## Work request 1:
Using the consciousness passage, explain in one to three sentences why the writer does not supply proof for the answers given.
## Work request 2:
Condense the paragraph of the consciousness passage that begins "Alright, I will give all your answers" into a shorter version that keeps its main points.
## Work request 3:
List every pair of opposites that the consciousness passage gives as making a perfect symmetry.

## Source document:
○ ○ ○ ○ ○

Alright, I will give all your answers, but a disclaimer - ( most of these answers are from a higher concept of perspective or consciousness ) You may now ask me - how did you get all this answers and what's the proof for their validity. For this you can try to go deeper within yourself to find the answers. Start meditation and you will eventually find the real YOU. We have created a notion that we need proof for everything that ever existed. NO! The proof which you supply or take is from your point of consciousness and even if I did give proof, from what state of mind would you understand it? There is the only truth and that is to be experienced. There is no up to it, down to it. Neither proof nor disproof.

  1. You see, consciousness is the fundamental reality the ever existed and will exist. Why does it exist? because it cannot un-exist. As funny as it may sound. Nothingness cannot exist. Even today 90% of the population cannot get their head around because they have been conditioned so much by society and science. Science is you finding your own nature. We as humans are always thought to believe that we are from someplace else and magically existed here on earth and milky way galaxy (And we have to figure ourselves out) Nope. We are nature, and a product of it. Our nature is not understood by going into the galaxies and finding science of objects. Our own nature is understood by going deeper within. Now, coming back to my point. Existence is eternal. It takes a lot of consciousness and perspective to understand this. You see, Nothingness and existence make the perfect symmetry (Like good and bad, up and down) - One cannot exist without the other and this is fundamental reality. Existence is consciousness and consciousness is Life. Life is consciousness experiencing itself.

○ ○ ○ ○ ○

## Dataset extract:
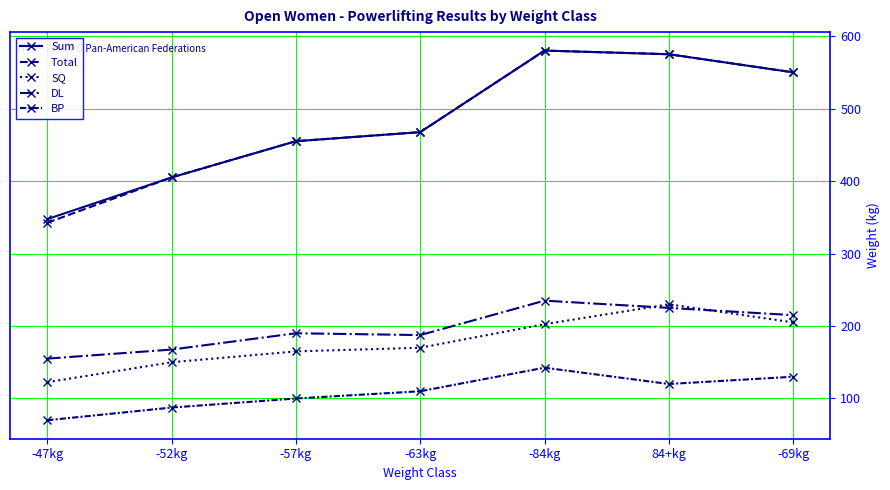

The Total series shows 580.0 at -84kg. True or false?

True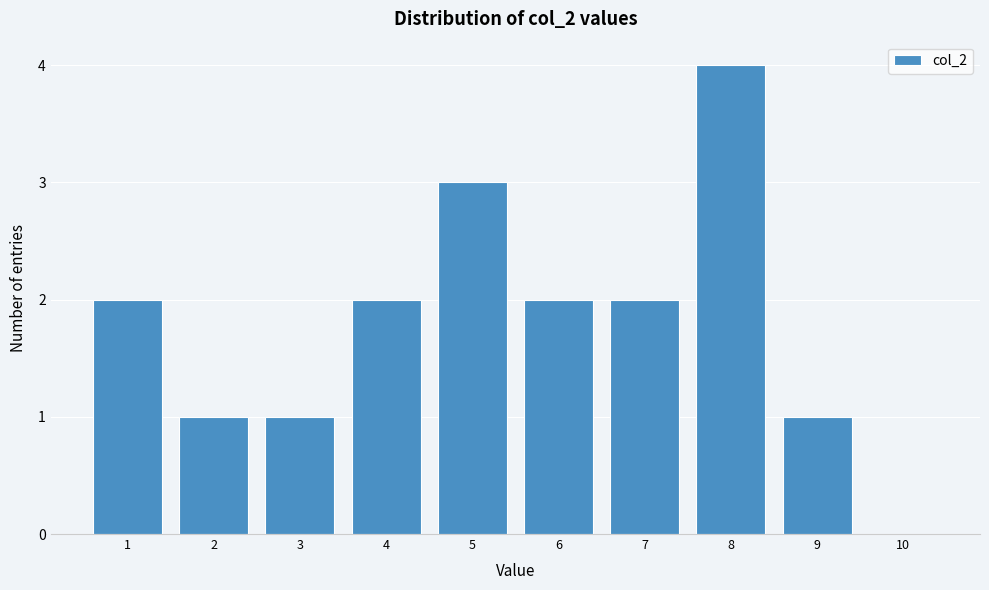

Reading left to right, transcribe all the data shown in this chart.

1=2	2=1	3=1	4=2	5=3	6=2	7=2	8=4	9=1	10=0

○ ○ ○ ○ ○

## Problem solution 1:
Any proof that is supplied or accepted comes from a person's own point of consciousness, so even if proof were given, it would depend on the state of mind of the one receiving it. The writer holds that there is only one truth and it must be experienced, not proven or disproven. Readers are pointed toward looking within through meditation instead.

## Problem solution 2:
The writer offers answers but warns that most come from a higher perspective of consciousness. Instead of proof, readers are urged to look within through meditation and find their real selves. Since any proof depends on the viewer's own consciousness, the writer rejects the need for it: the single truth must be experienced, beyond proof or disproof.

## Problem solution 3:
- Nothingness and existence
- Good and bad
- Up and down